MorphoGen's roster of scientists now includes only its three founders, Cato T. Laurencin, M.D., Ph.D., Paul A. Lucas, Ph.D,. and Henry E. Young, Ph.D., who still work in their respective academic institutions. Although the researchers are now focusing on cultured human cells, Rifkin hopes the company will be conducting clinical trials by 1999.

Stem Cell Transplants' Mechanism of Action

In practice, stem-cell transplants might work as follows: Through a skin or muscle-punch biopsy, tissue would be withdrawn from a patient and sent to MorphoGen. In two weeks' time, PPMSCs would be isolated from the sample, cultured and seeded into a polymer molded to fit an injured area, for instance, damaged knee cartilage.

A surgeon would then insert the polymer into the patient when the cells were still undifferentiated. Responding to locally acting endogenous factors, they would differentiate appropriately and form the correct tissue structures.

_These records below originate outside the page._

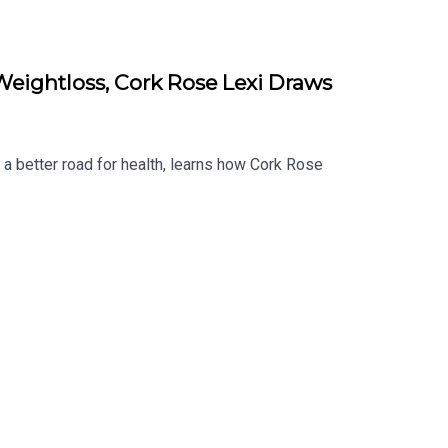
eightloss, Cork Rose Lexi Draws
 a better road for health, learns how Cork Rose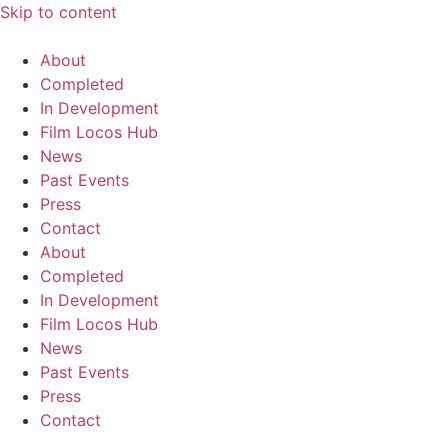
Skip to content
About
Completed
In Development
Film Locos Hub
News
Past Events
Press
Contact
About
Completed
In Development
Film Locos Hub
News
Past Events
Press
Contact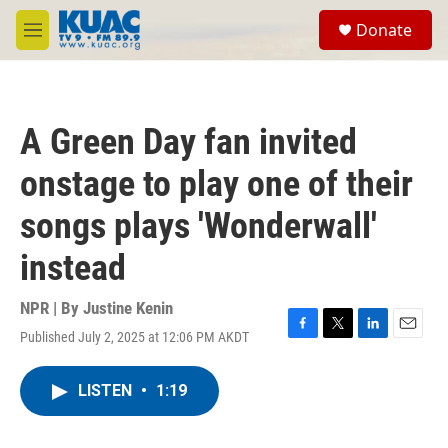
Skip to main content
S
Donate
e
M
a
e
r
n
c
u
h
A Green Day fan invited
u
e
onstage to play one of their
r
y
songs plays 'Wonderwall'
instead
NPR | By
Justine Kenin
Published July 2, 2025 at 12:06 PM AKDT
F
T
L
E
a
w
i
m
c
i
n
a
LISTEN
•
1:19
e
t
k
i
b
t
e
l
o
e
d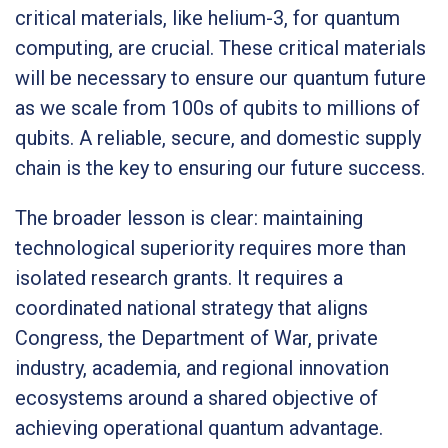
critical materials, like helium-3, for quantum
computing, are crucial. These critical materials
will be necessary to ensure our quantum future
as we scale from 100s of qubits to millions of
qubits. A reliable, secure, and domestic supply
chain is the key to ensuring our future success.
The broader lesson is clear: maintaining
technological superiority requires more than
isolated research grants. It requires a
coordinated national strategy that aligns
Congress, the Department of War, private
industry, academia, and regional innovation
ecosystems around a shared objective of
achieving operational quantum advantage.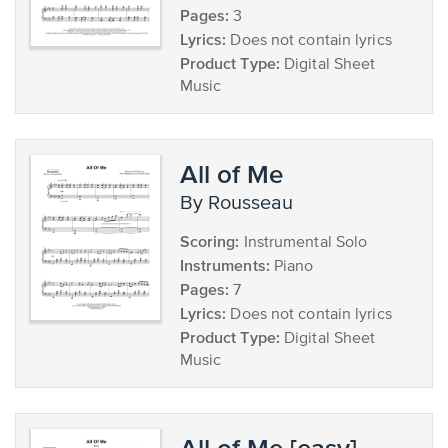
Pages:
3
Lyrics:
Does not contain lyrics
Product Type:
Digital Sheet
Music
All of Me
by Rousseau
Scoring:
Instrumental Solo
Instruments:
Piano
Pages:
7
Lyrics:
Does not contain lyrics
Product Type:
Digital Sheet
Music
All of Me [easy]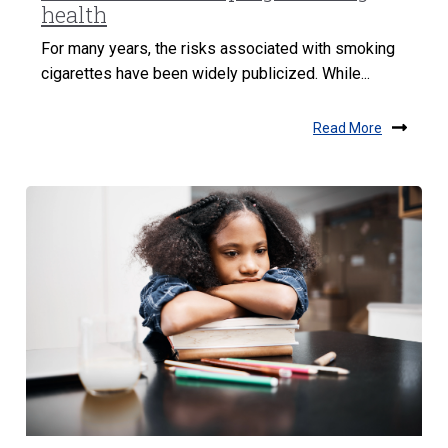
health
For many years, the risks associated with smoking
cigarettes have been widely publicized. While...
Read More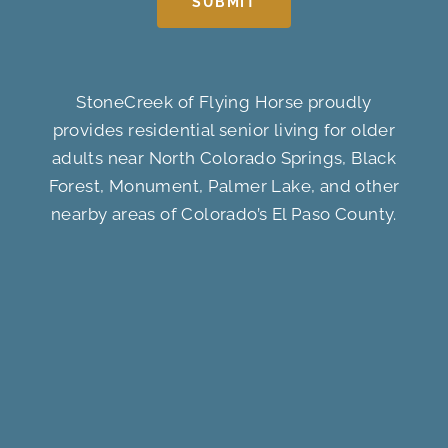
SUBMIT
StoneCreek of Flying Horse proudly
provides residential senior living for older
adults near North Colorado Springs, Black
Forest, Monument, Palmer Lake, and other
nearby areas of Colorado’s El Paso County.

Tissue and Protein Polymers

Unlike stem-cell transplants, autografts are fully differentiated tissues transplanted from one area of the body to another. So far, bone and skin have been used, but fat, which is far more easily harvested, could join their ranks if the plans of CellSource Inc. (Pittsburgh, PA) pan out.

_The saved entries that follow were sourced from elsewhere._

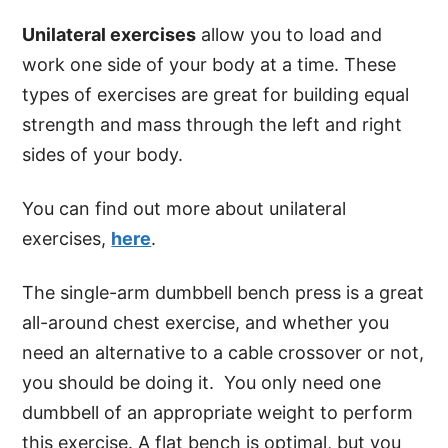
Unilateral exercises
allow you to load and
work one side of your body at a time. These
types of exercises are great for building equal
strength and mass through the left and right
sides of your body.
You can find out more about unilateral
exercises,
here
.
The single-arm dumbbell bench press is a great
all-around chest exercise, and whether you
need an alternative to a cable crossover or not,
you should be doing it. You only need one
dumbbell of an appropriate weight to perform
this exercise. A flat bench is optimal, but you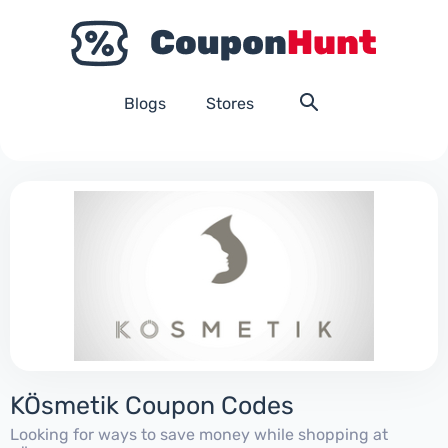
Blogs
Stores
KÖsmetik Coupon Codes
Looking for ways to save money while shopping at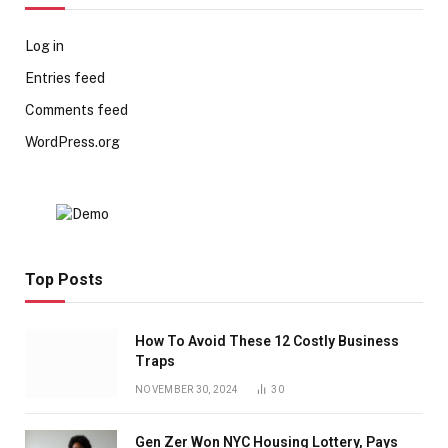
Log in
Entries feed
Comments feed
WordPress.org
Top Posts
How To Avoid These 12 Costly Business
Traps
NOVEMBER 30, 2024
30
Gen Zer Won NYC Housing Lottery, Pays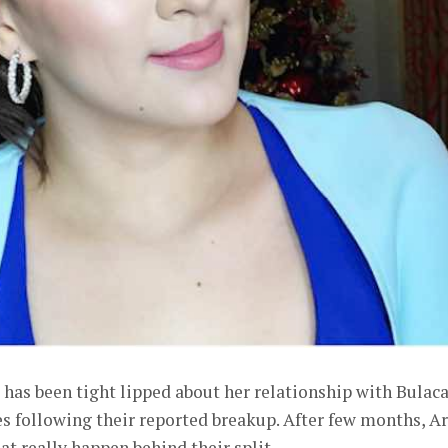
has been tight lipped about her relationship with Bulac
 following their reported breakup. After few months, A
hat really happen behind their split.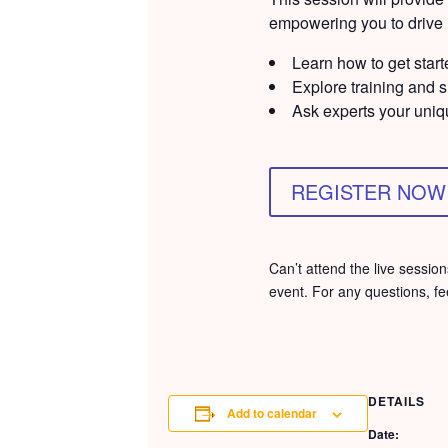
empowering you to drive i
Learn how to get start
Explore training and 
Ask experts your uniq
REGISTER NOW
Can’t attend the live sessi
event. For any questions, fe
DETAILS
Add to calendar
Date: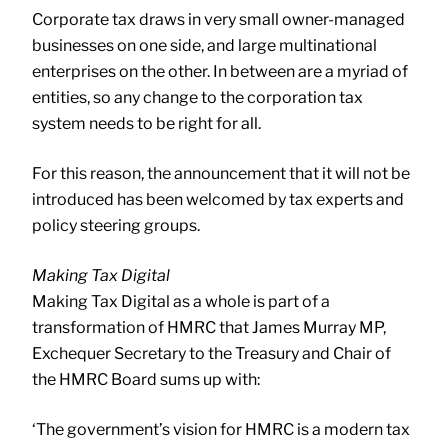
Corporate tax draws in very small owner-managed
businesses on one side, and large multinational
enterprises on the other. In between are a myriad of
entities, so any change to the corporation tax
system needs to be right for all.
For this reason, the announcement that it will not be
introduced has been welcomed by tax experts and
policy steering groups.
Making Tax Digital
Making Tax Digital as a whole is part of a
transformation of HMRC that James Murray MP,
Exchequer Secretary to the Treasury and Chair of
the HMRC Board sums up with:
‘The government’s vision for HMRC is a modern tax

"Fat is one of those things that everybody has looked at as something you don't want," says CEO John M. Johnson. "All of a sudden, there's a school of thought that says, maybe we do want fat tissue." After liposuction, fat might be reinjected into the body to enlarge breasts (thereby replacing silicone and saline implants), treat vocal-cord atrophy, provide prosthetic padding in amputees and alleviate urinary incontinence.

The problem is that fat transplants tend to resorb or necrose, so their final volume is unpredictable. "What [the mature fat cell] seems to be missing is the ability to quickly lay down enough vascular structure to support itself over a period of time," says Johnson. "So it ends up dying." In the past year, CellSource has been working with a few scientists on promoting fat angiogenesis. Johnson will not disclose any findings yet, but his firm is already turning fat into revenue: It sells the Tulip syringe system used in liposuction.

If transplanted fat is still a problematic treatment for incontinence, Protein Polymer Technologies, Inc. (PPTI; San Diego) has another solution to this condition estimated to affect 10 million American women. PPTI's recombinant protein polymer forms a pliable, long-lasting hydrogel when injected into the urethra. The gel enables the sphincter, the muscular valve controlling urine flow, to close fully. Human safety testing should begin in 1998 or early 1999.

Joseph Cappello, Ph.D., VP of R&D, says of PPTI's polymers: "What we're trying to do is build new biomaterials -- materials that can be used inside the body -- that will provide the physical and mechanical robustness" of the natural tissue whose properties the company is trying to duplicate.